Supplied text:
-------------------------

Gauquelin’s hypothesis has been tested several times. The first such test was undertaken by the Belgian Para Committee (Comité Para) in 1967. They let astrologer Luc de Marré collect birth data (dates, places, times) of 62 Belgian soccer players, and Gauquelin collected data of 473 French champions, many of whom were already known to Gauquelin and even published by him in 1955. In 1976 the final result was announced. Out of the 535 champions, 119 (22.24 percent) were born in a key sector. The Para Committee, however, was not convinced. They considered the result to be merely a rejection of Gauquelin’s method for computing the base rate, which they thought invalid.

To get the exact base rate for the population at large is not so simple. One might naively think that two sectors out of twelve make for a 16.67 percent base rate, but there are various small effects that raise this number somewhat. In the columns of Leonardo and The Humanist, a lively discussion on astrology in general and this subject in particular had been going on since 1973. In 1976, after the publication of the Para Committee test results, statistician Marvin Zelen proposed in The Humanist a test to settle this matter (Zelen 1976). The test involved collecting data about a huge number of ‘ordinary people’. The Gauquelins (Michel and his wife Françoise) agreed to perform the proposed test under controlled conditions.

The results of the ‘Zelen test’, as it is known, were published by the Gauquelins in The Humanist in late 1977 (Gauquelin and Gauquelin 1977). They showed that the base rate for the general population was close to 17 percent after all. This meant that the effect was either genuine or due to data-handling errors. In their adjoining commentary on the Zelen test results, Zelen, Paul Kurtz, and George Abell pointed out possible compromises to the representativeness of the sports champion sample used by the Gauquelins as a result of their deviating from the test protocol (Zelen et al. 1977) (note B). Hence a completely new test with entirely fresh data was called for. This new test was the famous U.S. test of the Mars Effect for American sports champions, the results of which were published in the SKEPTICAL INQUIRER (Kurtz et al. 1979-80). The bottom line was that out of 408 champions only 55 (13.48 percent) were born in a Mars key sector.

This test generated a lot of discussions, and discussions about discussions almost ad infinitum and certainly ad nauseam. In the process Zelen et al.’s mildly critical comment on the results of the Zelen test was transmogrified into an urban legend about a major coverup by dastardly CSICOP. (Zelen was a fellow of the newly founded Committee for the Scientific Investigation of Claims of the Paranormal, along with Kurtz and Abell.) A story by Michel Rouzé on the U.S. test in the French science magazine Science & Vie in March 1981 drew a response from Michel Gauquelin, which finally led in 1982 to the publication of a research protocol yet another test to be performed, this time by the French skeptical committee CFEPP (Comité Français pour l’Etude des Phénomènes Paranormaux).

The French skeptics eventually found that out of 1,120 champions, 209 (18.66 percent) were born in a key sector (Benski et al., 1996). (note 1) The protocol had stipulated that the base rate be determined in the manner of the Zelen test. (note 2) However, the CFEPP was exhausted and could not collect any more data, let alone many thousands of birth times (24,000 from Paris alone!), to serve as a comparison. After consultation with Michel Gauquelin another method was proposed, namely, random coupling of years, dates, places, and times to generate a set of artificial records. This method had been already considered by the Para Committee in 1970. It yields 17.70 percent as base rate. The difference with 18.66 percent is trivial. It should be emphasized that the French test covered a population that had been investigated three times before by Gauquelin and the Para Committee, in 1955, 1967, and 1979.

-------------------------

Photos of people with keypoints
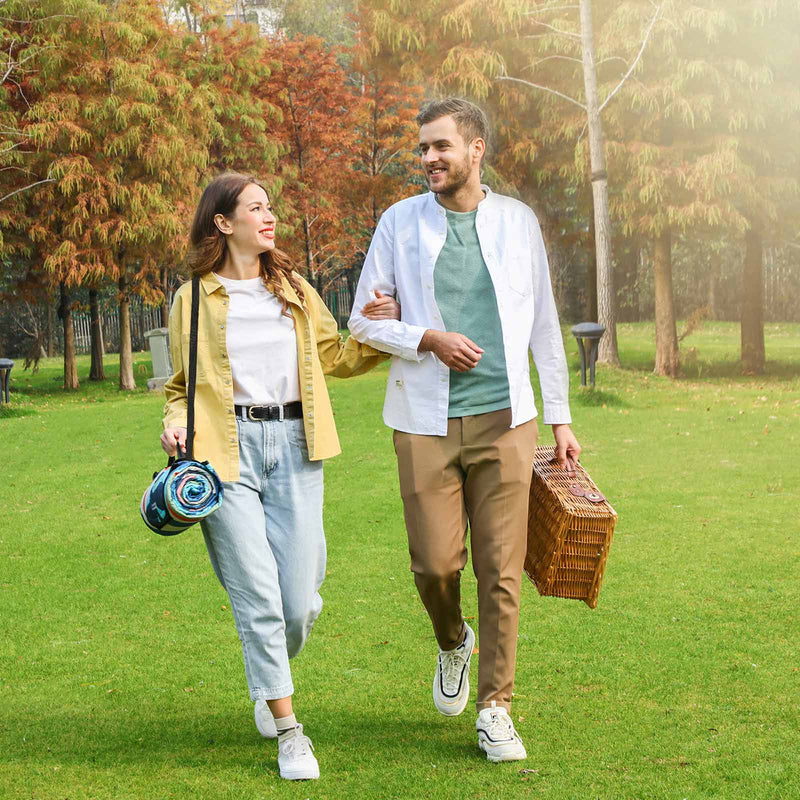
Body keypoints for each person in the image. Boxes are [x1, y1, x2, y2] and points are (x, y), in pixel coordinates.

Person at [348, 98, 581, 763]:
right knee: (434, 564)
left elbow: (542, 323)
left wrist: (558, 416)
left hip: (507, 419)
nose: (428, 159)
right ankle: (454, 639)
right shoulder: (399, 222)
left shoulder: (517, 221)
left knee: (500, 571)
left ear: (476, 149)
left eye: (440, 147)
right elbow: (362, 322)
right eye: (422, 149)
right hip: (423, 420)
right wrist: (426, 336)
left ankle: (495, 708)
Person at [160, 172, 398, 781]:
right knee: (260, 596)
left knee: (296, 602)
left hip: (297, 444)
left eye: (271, 208)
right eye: (256, 208)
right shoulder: (193, 295)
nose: (270, 217)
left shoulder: (293, 288)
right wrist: (174, 424)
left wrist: (379, 331)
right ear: (223, 223)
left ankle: (269, 676)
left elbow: (335, 356)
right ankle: (289, 729)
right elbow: (181, 388)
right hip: (223, 452)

-------------------------

Assignment 1: In the Mars Effect text, what share of the 1,120 champions in the French skeptics' test were born in a key sector?
Assignment 2: List every periodical named in the Mars Effect text.

Response 1: 18.66 percent (209 of the 1,120 champions).

Response 2: Leonardo, The Humanist, the Skeptical Inquirer, Science & Vie